Lire le communiqué spécifique consacré à la décision 24-50
La demande d’avis (25-10 Demande d’avis de Télésambre (débats électoraux communaux)) visait les débats électoraux que Télésambre a organisés dans le cadre de la campagne électorale d’octobre 2024 pour les communes de Lobbes, Thuin, Merbes-le-Château, Pont-à-Celles, Chimay, Erquelinnes et Les Bons Villers. Interpellé par le média qui avait constaté que le CSA instruisait cette question de nature rédactionnelle sans solliciter le CDJ, le Conseil s’est estimé compétent pour en traiter et a retenu que les différents débats en cause assuraient la représentativité et l’équilibre des forces en présence. Il a en effet notamment relevé que : i) les modalités de participation aux débats avaient été fixées par la rédaction et intégrées dans le dispositif électoral mis à disposition du public – et du CSA – en amont de la campagne électorale ; ii) les journalistes et la rédaction avaient assuré un traitement équitable de toutes les listes en présence en leur appliquant ces modalités de manière identique ; iii) les listes nouvelles non représentées dans les débats en raison de ces modalités avaient fait l’objet de traitements journalistiques qui tenaient compte de faits pertinents pour une information correcte. Le CDJ a par ailleurs rappelé d’une part que confier automatiquement à une liste une place dans un débat, en dépit de l’intérêt que cette liste peut réellement revêtir, retirerait à la rédaction et aux journalistes l’exercice de leur liberté rédactionnelle, d’autre part que le fait qu’un média soit ou non reconnu comme média de proximité et tenu à des obligations légales particulières en raison de sa mission de service public n’enlevait rien ni à l’indépendance, ni à la liberté de sa rédaction.

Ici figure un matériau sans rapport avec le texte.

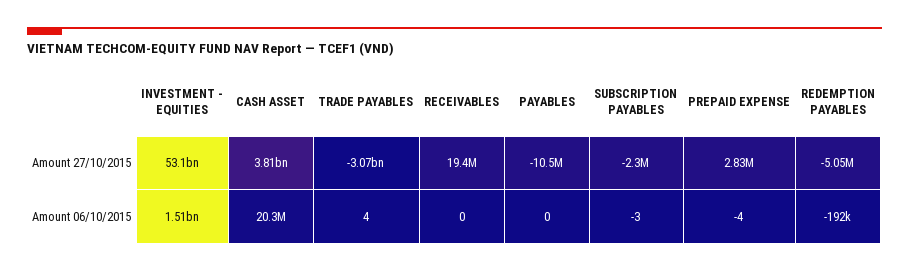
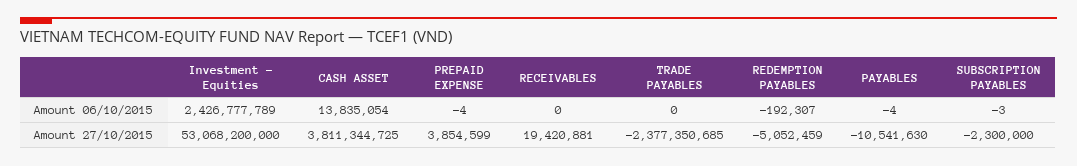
TRADE PAYABLES, Amount 27/10/2015: -3070000000 -> -2377350685
PREPAID EXPENSE, Amount 27/10/2015: 2830000 -> 3854599
INVESTMENT - EQUITIES, Amount 06/10/2015: 1510000000 -> 2426777789
CASH ASSET, Amount 06/10/2015: 20300000 -> 13835054
TRADE PAYABLES, Amount 06/10/2015: 4 -> 0
PAYABLES, Amount 06/10/2015: 0 -> -4

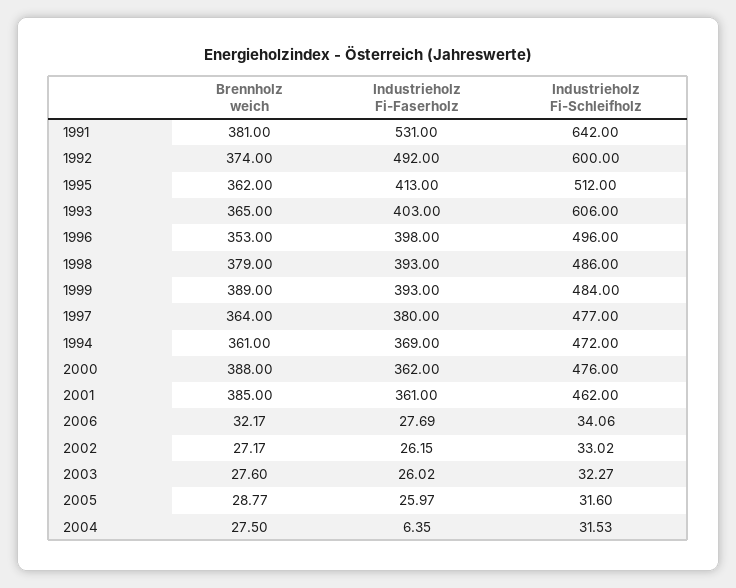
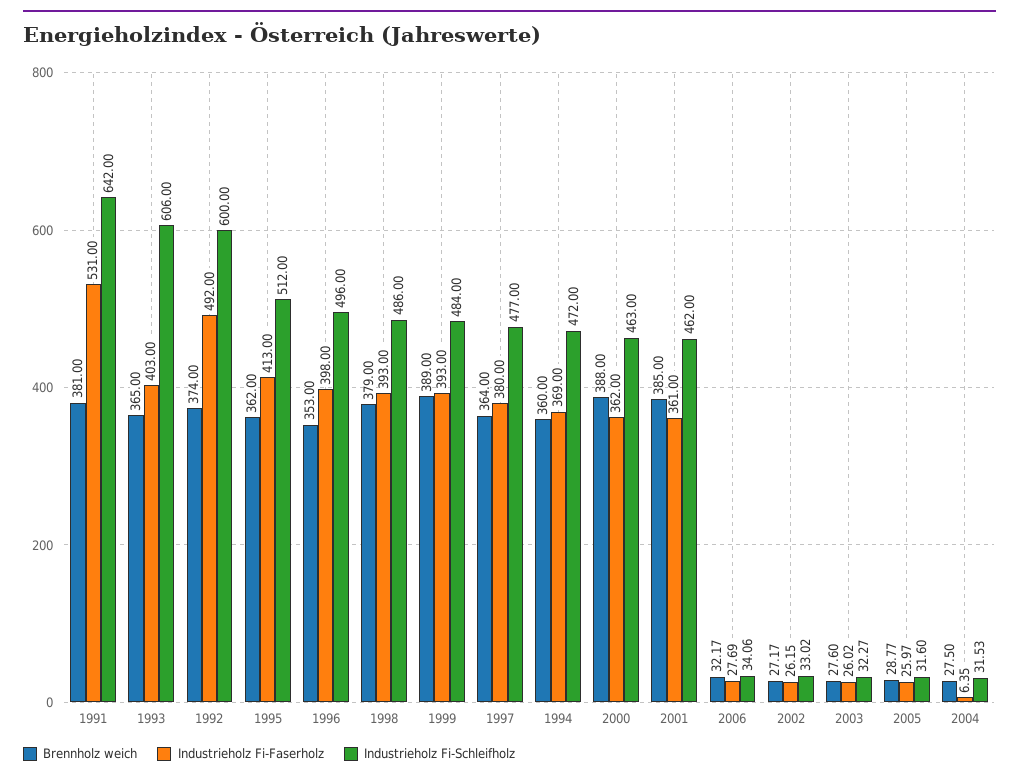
Brennholz weich, 1994: 361 -> 360
Industrieholz Fi-Schleifholz, 2000: 476 -> 463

Lire le communiqué spécifique consacré à la décision 25-10
Début avril, 23 plaintes étaient en traitement au CDJ. Entre la réunion plénière de février et celle de mars, 3 plaintes se sont soldées par une solution amiable. 17 autres plaintes n’ont pas été retenues, soit parce qu’elles ne répondaient pas aux conditions de recevabilité formelle, soit parce qu’elles n’entraient pas dans le champ d’exercice de la déontologie journalistique, soit parce que l’enjeu déontologique soulevé n’était pas rencontré (plainte manifestement non fondée). Toutes les parties plaignantes en ont été dûment informées.